Gdy do seata zbliżają się auta, które jechały za nim, kierowca seata krzyczy rozpaczliwym tonem: "Gońcie go, błagam, on odjechał! Błagam, gońcie go! Błagam!".
Nikt jednak nie zdołał dogonić pędzącego volkswagena. Z nagrania wynika, że kierujący nim "ukarał" jadącego seatem, że ten "zbyt wolno" zjechał na prawy pas, gdy ten chciał szybko wyprzedzić pozostałe pojazdy. Taką wersję przedstawił później na Spotted Polska kierujący seatem, zamieszczając zdjęcia swojego zniszczonego samochodu.

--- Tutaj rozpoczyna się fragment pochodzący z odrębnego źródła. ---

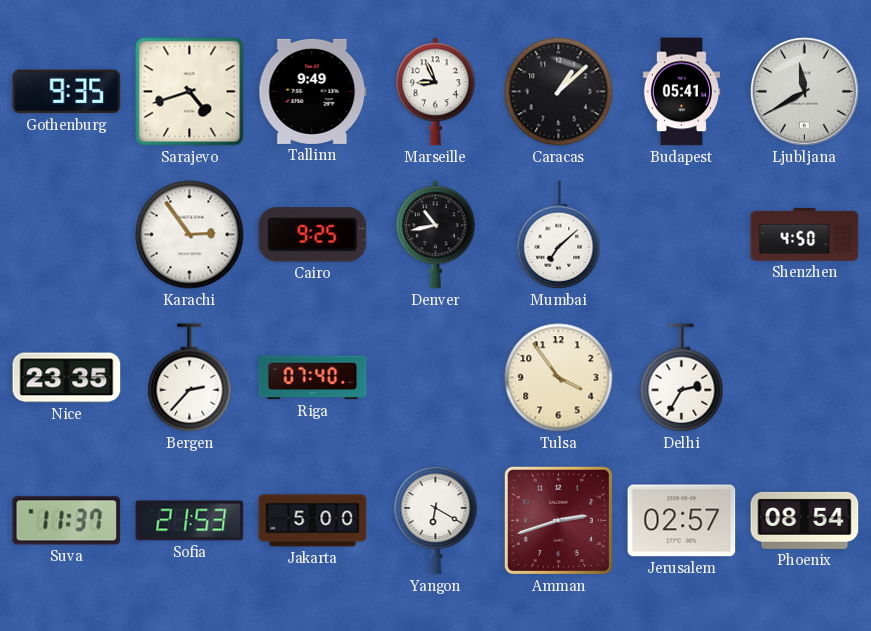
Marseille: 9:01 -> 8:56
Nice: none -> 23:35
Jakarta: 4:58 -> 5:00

"Volkswagen Arteon, koloru niebieskiego zajechał mi złośliwie drogę i wcisnął hamulec, w wyniku czego musiałem hamować przy prędkości ponad 100 km/h i wpadając w poślizg miałem bardzo groźny wypadek" – opisywał 43-letni kierowca seata. Wraz z nim autem jechała żona i 4-letni syn.
"Policjanci i strażacy, którzy przyjechali na miejsce, twierdzą, że to cud, że przeżyliśmy. Co zostało z mojego samochodu, widać na zdjęciach" – dodał.

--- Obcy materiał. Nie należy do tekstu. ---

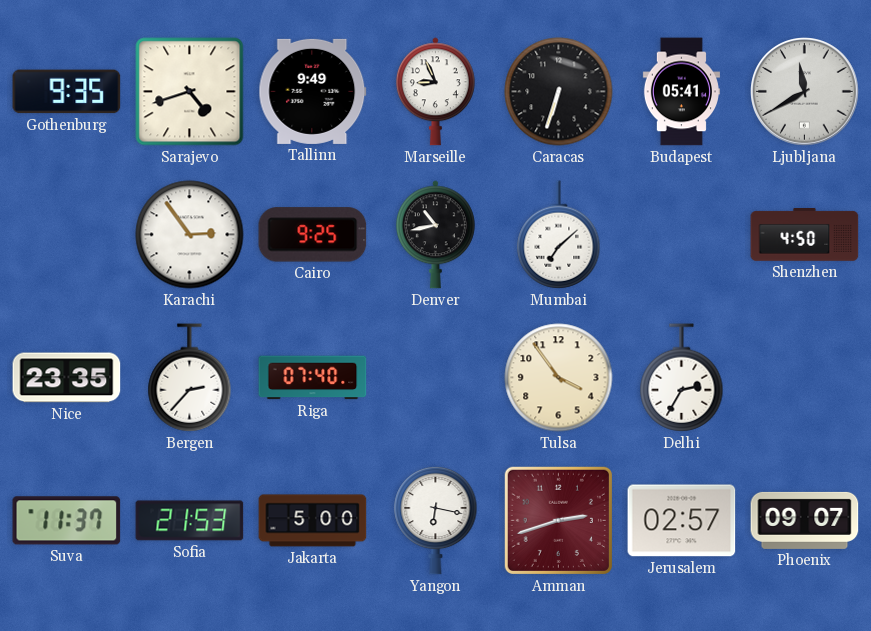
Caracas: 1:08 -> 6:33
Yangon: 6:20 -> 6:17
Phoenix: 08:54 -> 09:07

Zdarzenie miało miejsce 6 sierpnia tego około południa na trasie S7 pomiędzy Ostródą a Olsztynkiem na nitce w kierunku Warszawy. W poszukiwania kierowcy niebieskiego pojazdu, który miał zajechać drogę seatowi, włączyli się internauci w całym kraju. I rzecz jasna poszukiwania podjęła warmińsko-mazurska policja.
Po trzech miesiącach od zdarzenia olsztyńscy policjanci poinformowali, że kierowca volkswagena został namierzony. To 33-latek z Olsztyna (początkowo świadkowie mówili, że za kierownicą najpewniej siedziała kobieta). Kierowcy postawiono zarzut "spowodowania zagrożenia bezpieczeństwa w ruchu drogowym oraz niezachowania bezpiecznej odległości między pojazdami". Zdarzenie zakwalifikowano jako kolizję.

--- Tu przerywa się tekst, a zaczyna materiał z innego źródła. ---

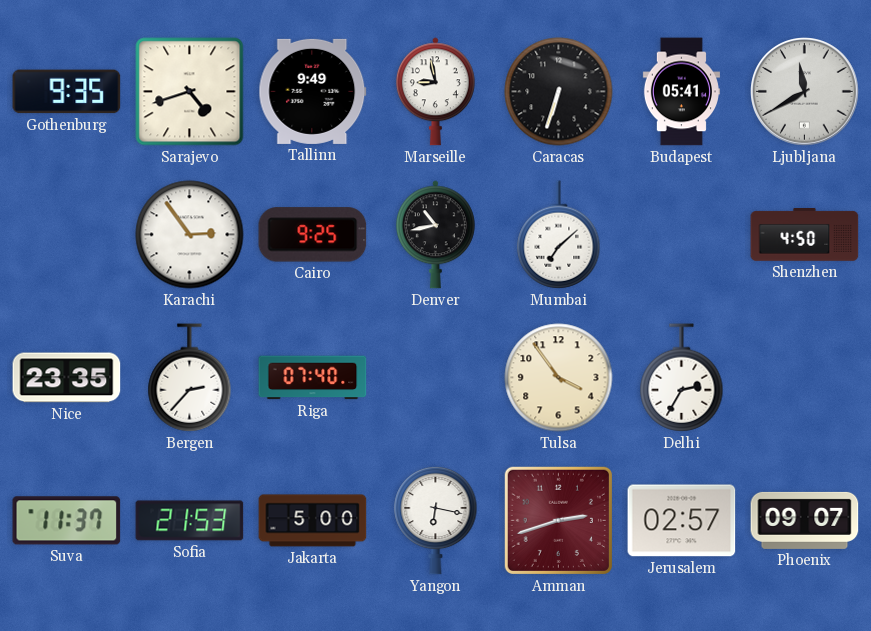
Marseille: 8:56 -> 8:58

Ustalenie i dotarcie do świadków zdarzenia oraz dowodów w tej sprawie nie było łatwe i wymagało czasu. W trakcie prowadzonych czynności funkcjonariusze z Komisariatu Policji w Olsztynku przesłuchali świadków mieszkających w różnych częściach kraju. Zabezpieczyli nagrania z wideorejestratorów od innych uczestników ruchu drogowego oraz nagrania z kamer Generalnej Dyrekcji Dróg Krajowych i Autostrad. Funkcjonariusze otrzymali także informację zwrotną od firmy leasingowej, do której należał pojazd i ustalili miejsce, gdzie zaparkowany został osobowy volkswagen oraz adresy osób mogących być jego użytkownikami.
Jak podaje policja, zebrany materiał dowodowy pozwolił na przesłuchanie 33-latka w charakterze obwinionego. Mężczyzna nie przyznał się do stawianych zarzutów. W związku z tym funkcjonariusze skierowali sprawę do sądu.
"Kodeks wykroczeń w tym przypadku przewiduje karę grzywny w wysokości do 30 tysięcy złotych. Ponadto sąd może podjąć decyzję o zatrzymaniu prawa jazdy. Należy także pamiętać, że na każdym etapie prowadzonego postępowania kwalifikacja czynu może ulec zmianie" – zaznaczono w komunikacie olsztyńskiej policji.